A primavera trouxe a primeira execução em praça pública. O Governador ordenou a decapitação de uma escrava que trabalhava na casa de um puritano de alto poder, a acusando de bruxaria. Ele estava errado! Thomas e Joshua estavam lá, viram a lâmina descer com força no pescoço da moça, e parti-lo ao meio. Ainda podiam ouvir o som de sua cabeça ao cair no chão.
O medo os trouxe união. Thomas sentiu a confiança que tinha em Joshua voltar aos eixos, enxergava mudança e garantia que ela continuasse. Eles voltaram a se ver todos os dias. Caçavam juntos, traziam lenha para casa. Aos sábados estavam no conselho, aos domingos iam à missa. E em pouco tempo eram meninos novamente, meninos livres e corajosos. Se criavam, se amavam e se erguiam.
Tudo estava bem, até que Thomas começou a ter fortes dores de cabeça. Perdeu-se na floresta um dia em que brincava com Joshua e Danna.
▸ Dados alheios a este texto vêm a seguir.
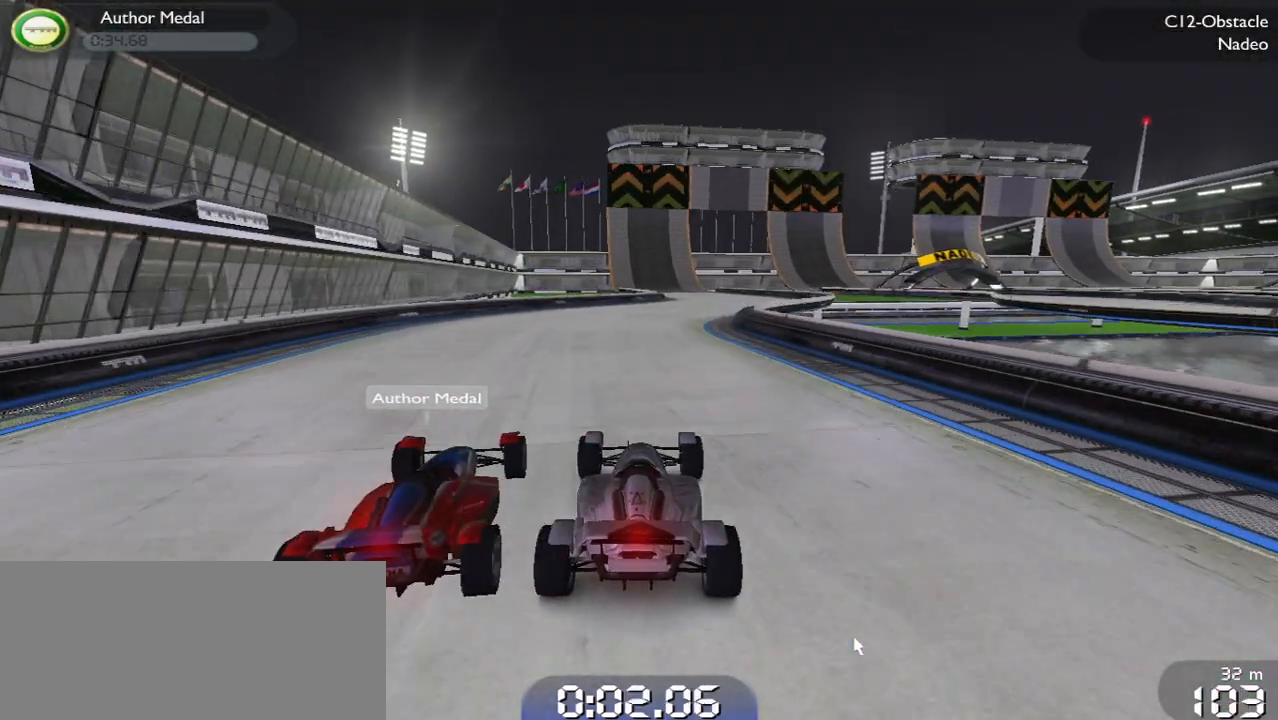
{"keys": ["right", "up"], "events": [[500, "right", "down"]]}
Encontrou-se perdido a noite, próximo a casa de Joshua e Danna, sem qualquer ideia de como havia parado lá. Tinha sonhos tão realistas que acordava passando mal. As vezes sonhava que Danna possuía hematomas pelo corpo, ou mordidas. Outras vezes sonhava que estava decidido a matar Joshua, a caminho da casa dele na madrugada.
Lianna pediu a Thomas que ficasse em sua casa por um tempo, pois os filhos de Jonas estavam assustados com as crises dele. Ela se afastou do conselho momentaneamente, ele também. Os dois ficaram isolados, e isso pareceu resultar em uma melhora.
Não havia respostas para os sonhos ou as dores. Edigar, o curandeiro do Conselho, disse acreditar que se tratava de uma crise de mutação de poder. Thomas estava se tornando mais poderoso e não possuía treino suficiente para estabilizar sua força. Descobriram algumas semanas depois, que Thomas era um mago, como seu pai havia sido. Jonas e Lianna começaram a treiná-lo para que ele se tornasse mais forte. Arthur começou a visitá-lo todos os dias nas madrugadas, e vez ou outra trazia Danna e Joshua consigo.
Ao voltar a Floresta Baixa, Thomas e Arthur mudaram-se da casa de Jonas. Moravam juntos em uma pequena cabana agora. Praticavam todos os dias, tudo o que podiam trazer de lição do conselho. Joshua e Danna agora vinham a sua casa com frequência. Os quatro praticavam juntos, ou preparavam um belo jantar regado a vinho. Pela primeira vez em muito tempo eles se sentiam normais, apenas quatro jovens, que agora eram sem qualquer dúvida, uma família.
No dia mais quente do verão, Danna e Thomas entraram no lago azul logo pela manhã. Joshua chegou no almoço com uma cesta de maçãs. Antes que o final da tarde caísse, eles caminharam pela orla da floresta de Alcônva e entraram para brincar, rindo e se divertindo por estarem juntos e sem qualquer pesar. Naquela tarde eles eram apenas melhores amigos, apenas crianças. Naquela tarde eles não pensaram em caça as bruxas, em mortes ou perseguições.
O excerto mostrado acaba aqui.